When you leave the hospital, you will be given prescriptions for pain relief. Often it is easier to get these made up at the hospital pharmacy so that you don’t have to go out again when you go home. Also, as often the prescriptions will be for “strong” pain relievers, hence the pharmacist may need to ring us to confirm the prescriptions. This can be problematic if we are not near our phones, it is the weekend (as the office is closed) or we are operating. This can sometimes delay you getting your pain relief medication. The best way to avoid this is to get the medication dispensed at the hospital or go to a pharmacy where you are well known.
For most operations you will be given two basic types of pain relief.
- Regular pain relief (usually a combination of paracetamol and an anti-inflammatory such as ibuprofen). Or sometimes we will also add in a slow release tablet such as Palexia SR. These medications aim to give you a stable baseline of pain relief.
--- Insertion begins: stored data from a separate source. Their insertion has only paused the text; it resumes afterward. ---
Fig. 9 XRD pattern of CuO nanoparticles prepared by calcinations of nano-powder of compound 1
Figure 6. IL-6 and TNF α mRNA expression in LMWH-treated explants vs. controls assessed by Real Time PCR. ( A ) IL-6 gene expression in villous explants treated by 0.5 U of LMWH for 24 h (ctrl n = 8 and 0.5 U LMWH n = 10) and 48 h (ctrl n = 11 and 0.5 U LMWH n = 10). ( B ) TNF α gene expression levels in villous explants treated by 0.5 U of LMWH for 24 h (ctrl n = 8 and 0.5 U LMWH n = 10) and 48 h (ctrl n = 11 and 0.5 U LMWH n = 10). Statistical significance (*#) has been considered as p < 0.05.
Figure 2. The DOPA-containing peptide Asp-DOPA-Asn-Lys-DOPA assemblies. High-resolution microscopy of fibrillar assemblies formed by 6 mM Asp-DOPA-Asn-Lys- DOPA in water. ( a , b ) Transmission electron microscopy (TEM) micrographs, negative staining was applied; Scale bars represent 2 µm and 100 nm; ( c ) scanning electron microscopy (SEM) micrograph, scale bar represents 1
- Breakthrough pain relief often oxycodone or Palexia fast release tablets. These can be added onto of the regular pain relief when you need them. You may need this a few times a day or not at all, every person and operation is different.
It’s important to take the regular pain relief as prescribed as by doing this you can hopefully avoid large swings in pain that require more frequent break through pain relief.
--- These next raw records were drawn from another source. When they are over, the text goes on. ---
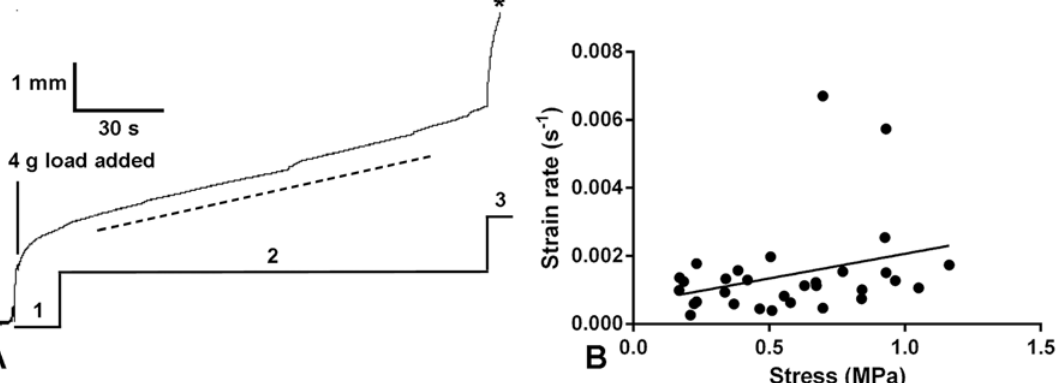
Fig 3. Creep behaviour of P . lividus CDs. (A) Recording of a representative creep curve, showing the primary (1), secondary (2) and tertiary (3) phases, the last leading to rupture (asterisk). The dashed line indicates the slope of the secondary phase, from which the viscosity was calculated. (B) Relationship between strain rate during the secondary phase and stress. The best-fit line generated by linear regression is included ( y = 0.0015 x + 0.0006; Spearman r = 0.3076; P = 0.0924).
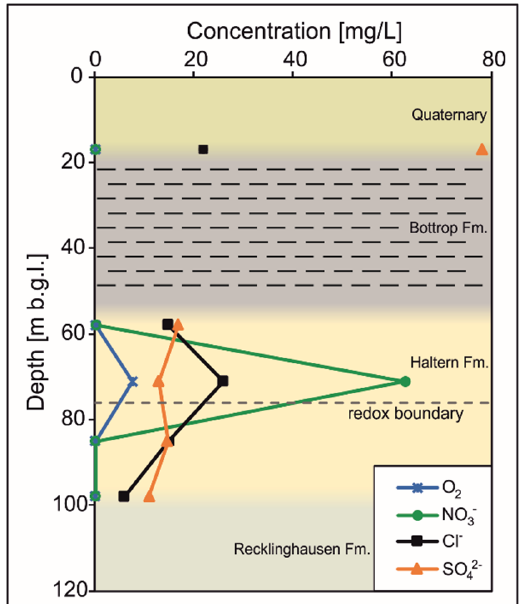
Figure 9. Concentration of selected anions as well as O 2 in the groundwater of the Haltern Fm.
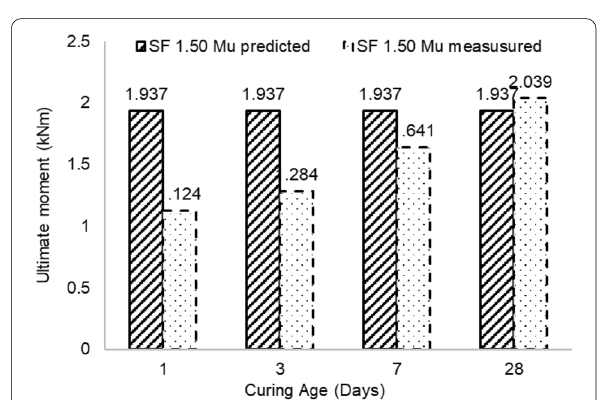
Fig. 9 Comparison between predicted and measured ultimate moment capacity at each measured date-1.50% SFRC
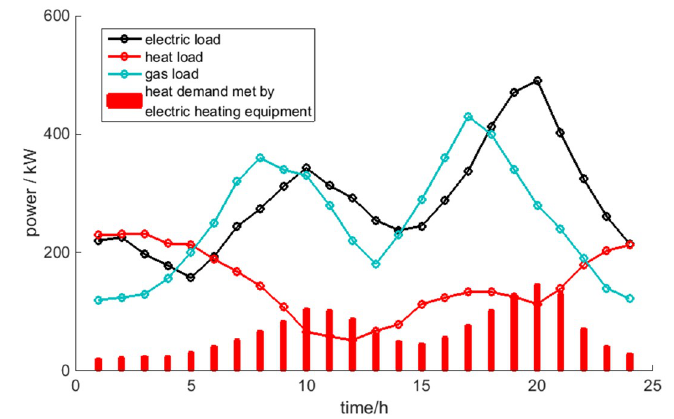
Figure 2. ( a ) Power price and gas price; ( b ) Wind and photovoltaic forecasted power. 368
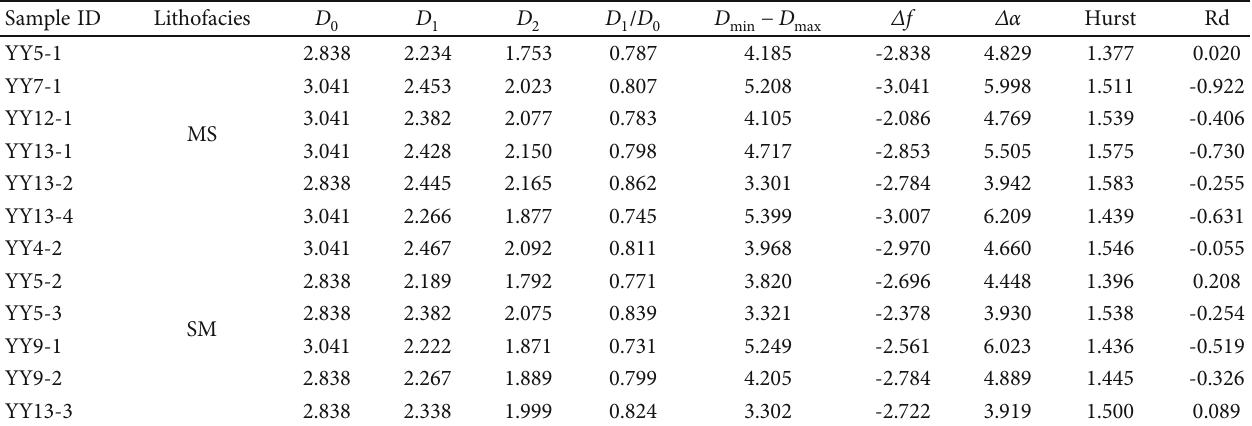
adsorption data. 2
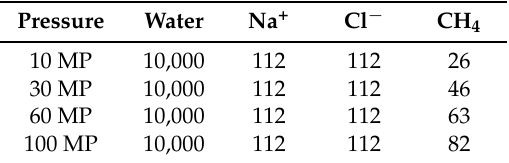
Table 5. The number of CH 4 and NaCl molecules used in the aqueous solution at 275 K.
Common side effects from pain medications are drowsiness, constipation and sometimes nausea. By taking the regular paracetamol and anti-inflammatory you can often limit the stronger pain medication and reduce side effects.
Both Palexia and oxycodone are strong pain medications, you should not drive, operate machinery or make any important decisions (such as legal matters) while taking them. They should always be kept out of reach of children and should never be shared with friends or family eg “Uncle Don has a backache so he can have some of the pain killers I had for my operation”.
If you still have strong pain medications left over after you have recovered you can take them to your pharmacist for safe disposal.